The mayor and others acknowledge that skyways helped save downtown, when its future was threatened by the growth of suburban malls and office parks. On frigid days, workers can shop and eat out instead of being trapped in their office cafeteria.

Nevertheless, Rybak "would not support the development of any new skyways in the city."

Yet he knows he can't stop them altogether. A $3 million skyway opened last month connecting Accenture Tower with the Ameriprise building. Another is planned for an apartment building on Nicollet Mall.

Building owners can charge higher rents for skyway-connected properties. The city also has skyway incentives in its zoning code. The city tries to keep standard hours for skyways, but it's hard to enforce and some buildings shut off their skyways unexpectedly.

The larger problem is connecting them to the streets in more obvious ways. Visitors sometimes glance up from the sidewalk to the busy skyway and wonder how they can get into it. City plans have called for improving ground-to-skyway access since the 1980s. The 15-year vision for downtown unveiled last month showed glass elevators lifting pedestrians from the sidewalk.

It's no simple task, however.

"How do you build and maintain that and who monitors it? And it becomes a security situation," City Council Member Lisa Goodman said. "So there's been a lot of resistance to building staircases from the skyways to the sidewalk."

Transitions matter

Rybak appealed to developers of an apartment building on 5th Street and Nicollet to build a skyway with visible connections to the street. The building will feature a two-level lobby that accomplishes the link.

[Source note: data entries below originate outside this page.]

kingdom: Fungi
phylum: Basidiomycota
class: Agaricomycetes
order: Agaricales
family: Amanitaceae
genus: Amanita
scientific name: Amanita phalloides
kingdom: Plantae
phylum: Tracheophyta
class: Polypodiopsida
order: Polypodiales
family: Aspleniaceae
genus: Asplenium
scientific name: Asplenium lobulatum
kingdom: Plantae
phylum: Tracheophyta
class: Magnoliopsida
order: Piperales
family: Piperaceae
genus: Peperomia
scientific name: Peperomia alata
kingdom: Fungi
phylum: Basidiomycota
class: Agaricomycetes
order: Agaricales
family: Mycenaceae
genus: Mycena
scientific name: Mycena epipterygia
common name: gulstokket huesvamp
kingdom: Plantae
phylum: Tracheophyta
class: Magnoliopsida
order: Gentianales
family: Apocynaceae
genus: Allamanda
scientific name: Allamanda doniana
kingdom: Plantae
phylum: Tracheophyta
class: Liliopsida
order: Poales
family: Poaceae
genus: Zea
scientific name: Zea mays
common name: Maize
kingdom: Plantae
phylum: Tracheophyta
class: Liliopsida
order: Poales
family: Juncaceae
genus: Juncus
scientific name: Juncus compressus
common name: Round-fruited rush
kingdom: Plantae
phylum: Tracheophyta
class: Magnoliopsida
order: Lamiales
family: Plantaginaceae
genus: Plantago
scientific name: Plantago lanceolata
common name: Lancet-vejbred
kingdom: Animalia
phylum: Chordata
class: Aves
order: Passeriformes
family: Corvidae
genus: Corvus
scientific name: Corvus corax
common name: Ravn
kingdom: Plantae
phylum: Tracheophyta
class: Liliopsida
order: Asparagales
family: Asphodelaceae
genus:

Urban planners and architects hail buildings with more seamless transitions as the future of skyways -- exemplified by the downtown Target store and the IDS Center's Crystal Court. "There are ways to elevate buildings to have the landscape flow into them," said Vincent James, a Minneapolis architect co-authoring a book about skyways around the world. "To shift from one grade to another without the perception that you're just going from one deck to another."

Yet getting people out of the skyways sounds like a hard sell. Lined with tiny eateries and candy shops, they are micro-business incubators, in the view of Council Member Gary Schiff. He favors expanding the system.

In private hands

Changes to the private skyways would depend on the cooperation of their owners. Some in City Hall are considering requiring property owners to observe standard operating hours or create better access as a condition of building a new skyway, but they have little leverage over what's already in place.

Kevin Lewis, executive director of the Greater Minneapolis Building Owners & Managers Association, said changes to existing buildings or mandates on new ones will come at a significant cost to building owners.

Sam Grabarski, president of the Downtown Council, suggests discouraging retail in segments of the skyways, so more of them become strictly thoroughfares to get to stores and restaurants on the street.

One local consultant proposed a radical and likely unpopular solution on his blog -- tear down the skyways. In Sam Newberg's view, visitors see the tunnels in the sky as more of an oddity than a necessity. "We want people to come to town to see the Mill City Museum and the Guthrie," Newberg said. "It's kind of embarrassing that they're coming to see something that's a curiosity."